### ASSIGNMENT
Update the records from the beginning through the line with "What is the sum of all values?", swapping "pie chart" for "circle chart" and keeping everything else the same. Leave the pictures out of your answer.

+++ SUPPLIED DATA

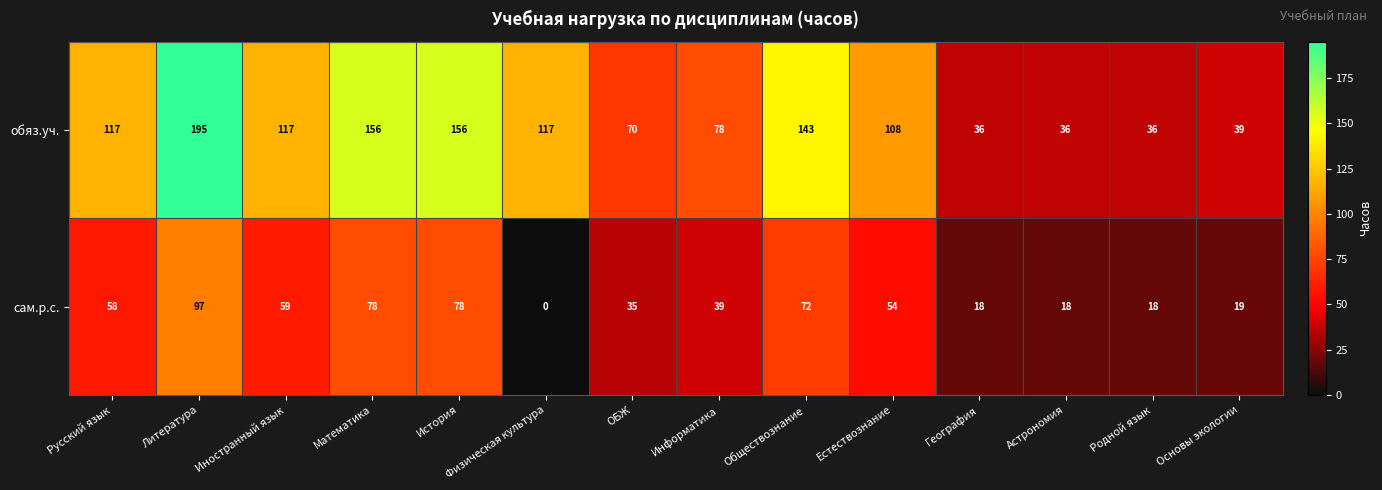

Rank the series by their average value, from highest to lowest.

обяз.уч., сам.р.с.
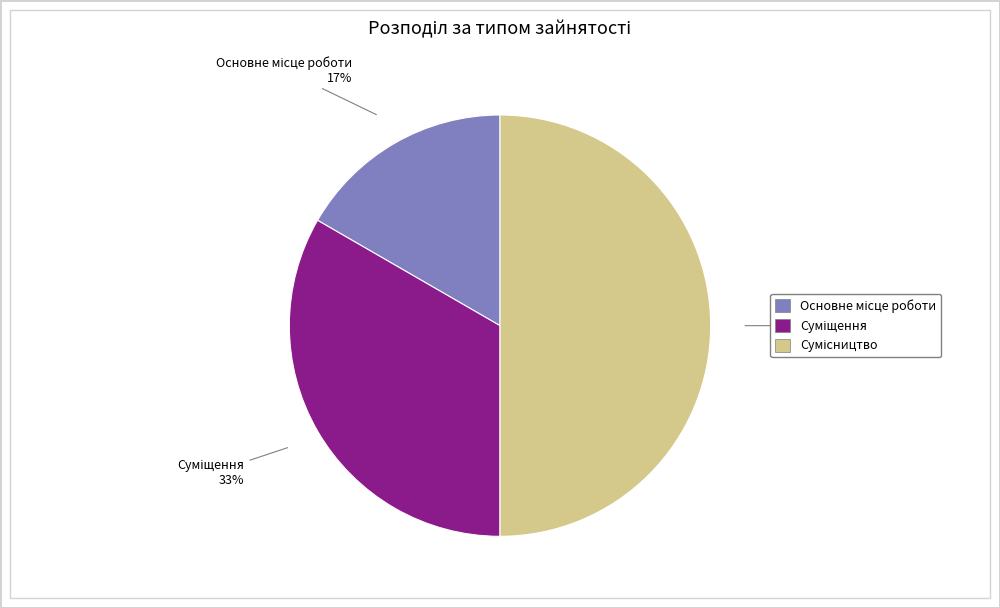

To the nearest percent, what is the difference between the largest and smallest slice percentages?

33%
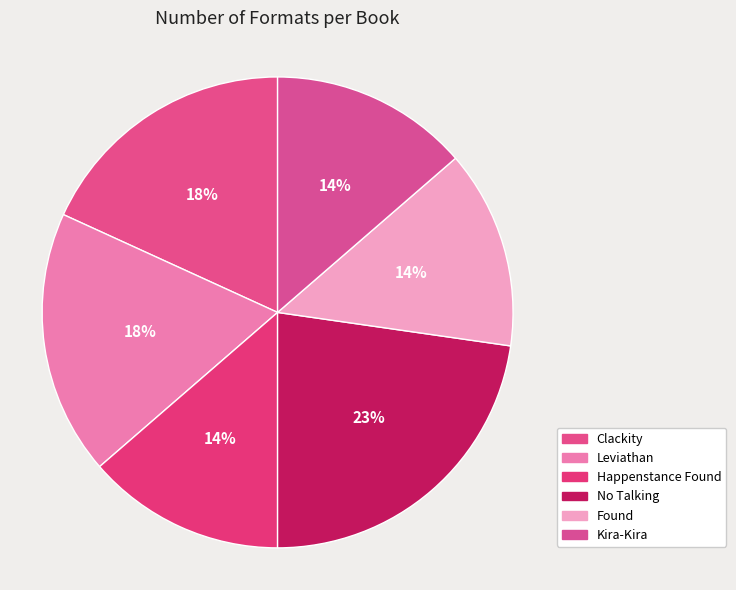

How many segments does this pie chart have?

6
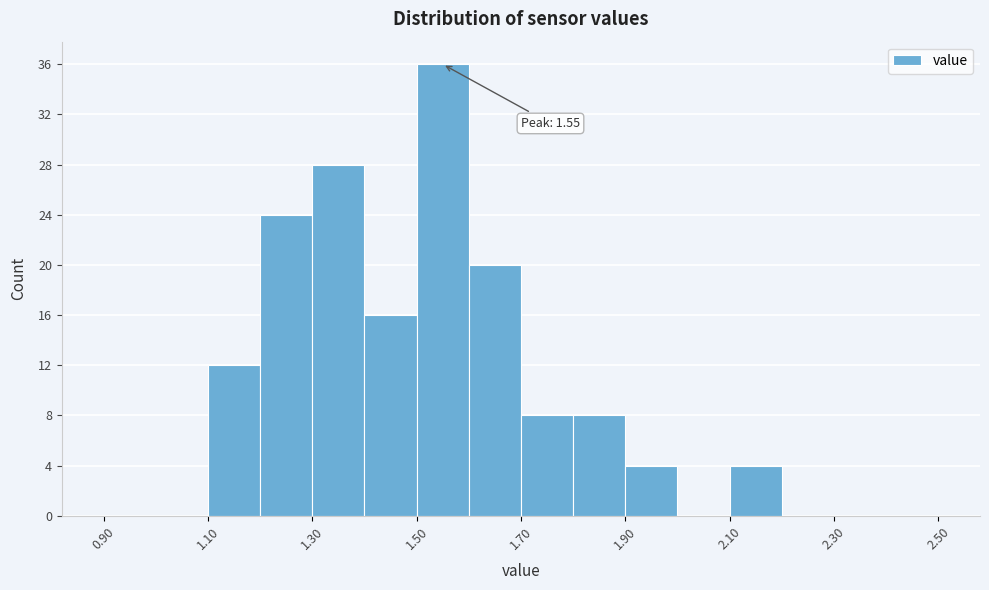

Over which range of the x-axis is the bar tallest?

1.5 to 1.6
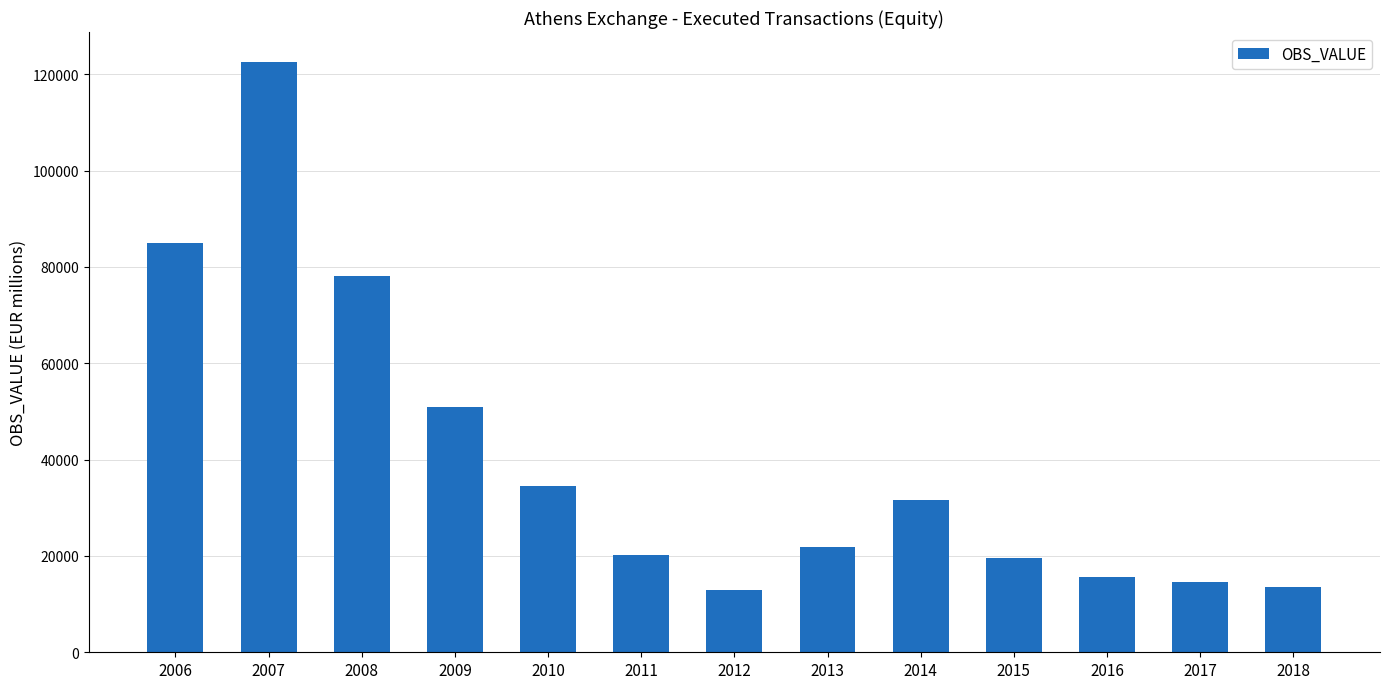

What is the sum of all values?

521319.4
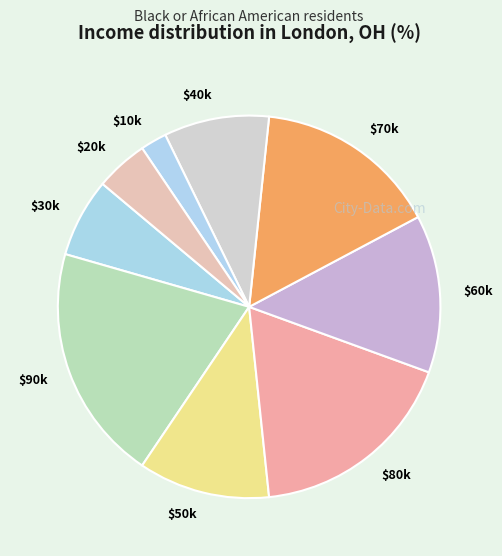

How many slices are in this pie chart?

9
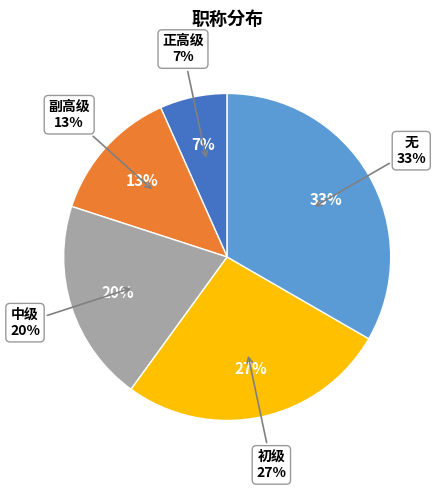

To the nearest percent, what portion does 中级 represent?

20%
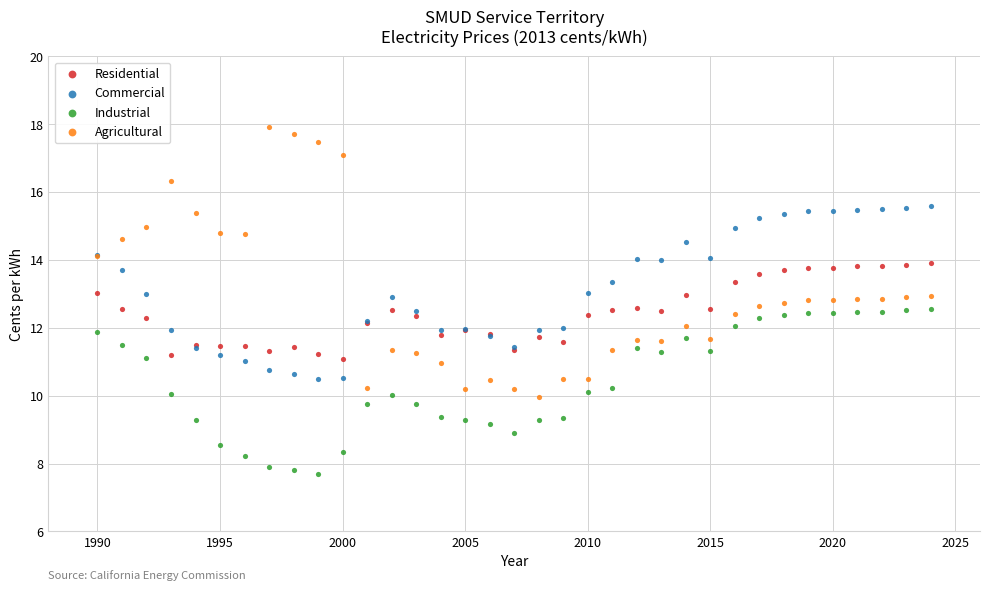

Which series contains the highest Y value?

Agricultural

++++++

### REPLY TO THE EXERCISE
Rank the series by their average value, from highest to lowest.

обяз.уч., сам.р.с.

To the nearest percent, what is the difference between the largest and smallest slice percentages?

33%

How many segments does this circle chart have?

6

Over which range of the x-axis is the bar tallest?

1.5 to 1.6

What is the sum of all values?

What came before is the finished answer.